ASSIGNMENT 1
Name every country mentioned in the comment thread.
ASSIGNMENT 2
Answer these from the comment thread:
(a) What was the spunky heroine's father's line of work?
(b) What does the signage at Austin's only Ethiopian restaurant read?
(c) How long did the restaurant family's stint in No. Virginia last?
ASSIGNMENT 3
From the comment thread, quote the stretch from "LizardBreath has clearly" through "and John Yoo.".

TEXT UNDER STUDY
----
LizardBreath has clearly read Agatha Christie's The Man in the Brown Suit, in which these terms turn into major plot points.
Is that the one where the spunky (oh, shut up, British people) heroine ends up in South Africa? I have read it, but I was thinking of stuff I've read about race science more specificially.
On the plus side, this technique could offer a solution to the problems of Alberto Gonzales and John Yoo.
45: I would some other kind of spectrometer to help me verbs.
Didn't Sherlock himself dabble in phrenology?
Yes. The spunky heroine's father was some sort of archeologist, and so when she first sees the Man in the Brown Suit, her description of him to the police includes the scientific term for his head shape. Later, I think, she distinguishes the correct Man in the Brown Suit from an imposter with these highly advanced skillz.
"this work 'probably' involved DNA sampling."
Won't they have to send everyone to Mongolia?
Ethiopia, no? ("Science reveals you to be an East African Plains Ape. Back to the Great Rift Valley with you!")
"No, we need a necessary connection. For purposes of deportation, what use is it to know that someone might come from Ghana? If you're going to deport them there, you need more than that. "
Not if you're the British Government you don't. As long as the destination is a weak, poor country, who cares? Not the privatised guards on heavy overtime who "escort" the prisoner.
53: Ethiopia, no? ("Science reveals you to be an East African Plains Ape. Back to the Great Rift Valley with you!")
M/tch M/lls & I went to Austin's only Ethiopian restaurant this weekend (newly re-opened after the family returned from a 10-year stint in No. Virginia -- I'm so happy!) and he looked askance at the signage, which reads "Food from the birthplace of humanity." Ignorant ape.
Looks as though Science is being tested in Iraq - on some of the non-compliant populations they have there.
19:
I'm going to assume that being given a life peerage makes you stupid.
It's a fair assumption, but it gets the causality the wrong way round. Life peerages are generally a reward for being some combination of the following: as placidly stupid as a cow, as easily led as a sheep, and as vicious as a rottweiler.
----
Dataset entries

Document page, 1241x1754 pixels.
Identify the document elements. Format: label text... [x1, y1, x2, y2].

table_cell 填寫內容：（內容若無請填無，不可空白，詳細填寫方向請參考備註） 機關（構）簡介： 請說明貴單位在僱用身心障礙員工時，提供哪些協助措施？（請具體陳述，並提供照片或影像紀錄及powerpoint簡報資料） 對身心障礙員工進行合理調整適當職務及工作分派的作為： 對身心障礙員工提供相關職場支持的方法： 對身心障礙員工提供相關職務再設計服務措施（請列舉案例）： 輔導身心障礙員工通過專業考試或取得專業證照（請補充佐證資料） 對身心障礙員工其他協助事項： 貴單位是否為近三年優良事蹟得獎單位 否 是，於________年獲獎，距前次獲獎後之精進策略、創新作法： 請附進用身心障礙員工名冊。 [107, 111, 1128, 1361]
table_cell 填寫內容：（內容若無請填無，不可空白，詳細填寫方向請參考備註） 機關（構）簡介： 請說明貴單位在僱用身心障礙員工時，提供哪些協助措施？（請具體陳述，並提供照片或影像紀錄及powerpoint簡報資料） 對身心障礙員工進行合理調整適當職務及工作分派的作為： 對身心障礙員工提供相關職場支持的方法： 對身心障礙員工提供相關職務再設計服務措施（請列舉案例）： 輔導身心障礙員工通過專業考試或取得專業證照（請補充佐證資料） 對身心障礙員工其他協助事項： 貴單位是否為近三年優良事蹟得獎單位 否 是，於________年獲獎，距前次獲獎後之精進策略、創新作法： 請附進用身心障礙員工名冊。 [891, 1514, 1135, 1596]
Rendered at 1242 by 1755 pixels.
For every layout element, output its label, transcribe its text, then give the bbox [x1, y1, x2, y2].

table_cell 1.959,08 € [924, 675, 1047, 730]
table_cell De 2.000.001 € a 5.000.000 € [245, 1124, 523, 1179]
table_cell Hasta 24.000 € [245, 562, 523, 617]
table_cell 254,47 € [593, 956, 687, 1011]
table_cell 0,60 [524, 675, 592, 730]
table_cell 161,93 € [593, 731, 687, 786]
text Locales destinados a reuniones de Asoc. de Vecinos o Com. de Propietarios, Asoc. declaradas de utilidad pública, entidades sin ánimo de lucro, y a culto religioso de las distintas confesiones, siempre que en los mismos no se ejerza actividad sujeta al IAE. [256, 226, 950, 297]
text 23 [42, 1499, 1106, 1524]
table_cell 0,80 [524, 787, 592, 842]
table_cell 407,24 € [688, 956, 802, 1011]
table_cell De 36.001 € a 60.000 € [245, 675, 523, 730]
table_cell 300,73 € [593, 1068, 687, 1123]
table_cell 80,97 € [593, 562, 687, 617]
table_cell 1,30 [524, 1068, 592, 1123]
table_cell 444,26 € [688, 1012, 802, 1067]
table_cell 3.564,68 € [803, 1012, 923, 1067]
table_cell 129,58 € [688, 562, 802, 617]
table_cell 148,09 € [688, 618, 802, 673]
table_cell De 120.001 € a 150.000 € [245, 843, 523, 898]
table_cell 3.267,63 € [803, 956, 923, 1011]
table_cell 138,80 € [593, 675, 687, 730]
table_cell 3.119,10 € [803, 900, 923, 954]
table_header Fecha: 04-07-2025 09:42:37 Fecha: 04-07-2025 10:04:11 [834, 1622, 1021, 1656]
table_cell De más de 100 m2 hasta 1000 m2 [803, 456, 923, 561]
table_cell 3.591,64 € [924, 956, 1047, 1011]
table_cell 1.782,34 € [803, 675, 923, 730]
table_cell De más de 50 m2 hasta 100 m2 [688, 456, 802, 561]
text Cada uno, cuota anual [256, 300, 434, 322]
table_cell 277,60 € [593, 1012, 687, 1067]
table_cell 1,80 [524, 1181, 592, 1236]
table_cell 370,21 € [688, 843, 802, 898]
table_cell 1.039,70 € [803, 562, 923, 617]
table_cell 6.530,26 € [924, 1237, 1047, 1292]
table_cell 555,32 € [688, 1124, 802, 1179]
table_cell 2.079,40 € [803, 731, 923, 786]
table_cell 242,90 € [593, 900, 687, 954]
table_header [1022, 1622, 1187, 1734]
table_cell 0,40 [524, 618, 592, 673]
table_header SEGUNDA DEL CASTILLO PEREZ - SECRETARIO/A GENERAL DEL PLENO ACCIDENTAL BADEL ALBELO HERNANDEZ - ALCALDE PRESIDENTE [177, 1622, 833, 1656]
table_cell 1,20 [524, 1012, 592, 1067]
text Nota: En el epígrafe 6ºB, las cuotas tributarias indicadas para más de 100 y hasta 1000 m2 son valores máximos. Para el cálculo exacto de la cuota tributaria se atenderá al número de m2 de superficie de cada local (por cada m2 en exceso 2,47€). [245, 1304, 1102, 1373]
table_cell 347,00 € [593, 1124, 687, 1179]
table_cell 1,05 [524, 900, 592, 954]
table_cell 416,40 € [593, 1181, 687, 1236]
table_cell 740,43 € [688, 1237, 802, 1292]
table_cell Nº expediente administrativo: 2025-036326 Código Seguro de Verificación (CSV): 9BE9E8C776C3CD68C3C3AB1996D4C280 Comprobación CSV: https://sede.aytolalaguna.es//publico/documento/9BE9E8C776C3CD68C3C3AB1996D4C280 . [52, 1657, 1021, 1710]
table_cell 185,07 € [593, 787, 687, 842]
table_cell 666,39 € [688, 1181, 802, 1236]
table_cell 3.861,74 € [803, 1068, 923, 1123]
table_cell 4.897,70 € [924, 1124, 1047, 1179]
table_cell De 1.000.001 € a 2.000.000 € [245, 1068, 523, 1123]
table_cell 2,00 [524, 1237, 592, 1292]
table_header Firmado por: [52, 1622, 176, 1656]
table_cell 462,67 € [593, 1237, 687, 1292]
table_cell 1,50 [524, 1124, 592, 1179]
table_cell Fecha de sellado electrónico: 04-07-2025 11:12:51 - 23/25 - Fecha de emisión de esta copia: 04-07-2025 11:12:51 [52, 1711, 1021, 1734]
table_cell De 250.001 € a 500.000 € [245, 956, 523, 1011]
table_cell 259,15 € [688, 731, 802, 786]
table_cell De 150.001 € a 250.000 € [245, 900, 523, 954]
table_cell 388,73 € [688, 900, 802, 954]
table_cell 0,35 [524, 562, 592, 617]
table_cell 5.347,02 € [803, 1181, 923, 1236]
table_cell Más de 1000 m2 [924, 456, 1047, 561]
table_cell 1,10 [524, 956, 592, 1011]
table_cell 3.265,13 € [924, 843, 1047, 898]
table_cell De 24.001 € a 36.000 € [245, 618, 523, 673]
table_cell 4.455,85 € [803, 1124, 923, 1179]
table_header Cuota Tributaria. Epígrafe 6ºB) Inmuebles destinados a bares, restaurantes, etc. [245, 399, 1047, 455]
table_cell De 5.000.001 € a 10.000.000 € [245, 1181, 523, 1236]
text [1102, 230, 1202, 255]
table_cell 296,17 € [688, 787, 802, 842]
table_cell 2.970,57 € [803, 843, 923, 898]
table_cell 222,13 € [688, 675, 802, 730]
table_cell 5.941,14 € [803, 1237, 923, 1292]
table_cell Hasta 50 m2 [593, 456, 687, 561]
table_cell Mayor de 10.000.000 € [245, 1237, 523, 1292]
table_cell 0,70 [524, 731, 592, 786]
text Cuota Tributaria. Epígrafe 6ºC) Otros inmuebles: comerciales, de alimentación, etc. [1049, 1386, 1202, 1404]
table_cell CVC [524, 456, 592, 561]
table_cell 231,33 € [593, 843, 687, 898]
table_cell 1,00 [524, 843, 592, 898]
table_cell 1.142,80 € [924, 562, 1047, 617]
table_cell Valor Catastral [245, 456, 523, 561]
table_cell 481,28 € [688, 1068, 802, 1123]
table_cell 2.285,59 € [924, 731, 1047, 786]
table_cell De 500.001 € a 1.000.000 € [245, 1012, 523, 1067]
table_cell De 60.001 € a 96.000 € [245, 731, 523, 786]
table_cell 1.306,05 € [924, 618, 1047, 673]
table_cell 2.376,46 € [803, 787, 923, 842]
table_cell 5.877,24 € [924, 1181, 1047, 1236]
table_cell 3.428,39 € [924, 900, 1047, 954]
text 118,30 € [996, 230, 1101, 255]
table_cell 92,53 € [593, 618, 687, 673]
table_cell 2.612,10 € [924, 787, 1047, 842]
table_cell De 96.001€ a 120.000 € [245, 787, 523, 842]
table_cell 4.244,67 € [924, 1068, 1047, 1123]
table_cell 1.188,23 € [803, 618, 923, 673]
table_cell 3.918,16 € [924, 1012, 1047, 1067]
----
EXERCISE ANSWER 1
South Africa, Mongolia, Ethiopia, Ghana, Iraq

EXERCISE ANSWER 2
(a) Some sort of archeologist.
(b) "Food from the birthplace of humanity."
(c) 10 years.

EXERCISE ANSWER 3
LizardBreath has clearly read Agatha Christie's The Man in the Brown Suit, in which these terms turn into major plot points.
Is that the one where the spunky (oh, shut up, British people) heroine ends up in South Africa? I have read it, but I was thinking of stuff I've read about race science more specificially.
On the plus side, this technique could offer a solution to the problems of Alberto Gonzales and John Yoo.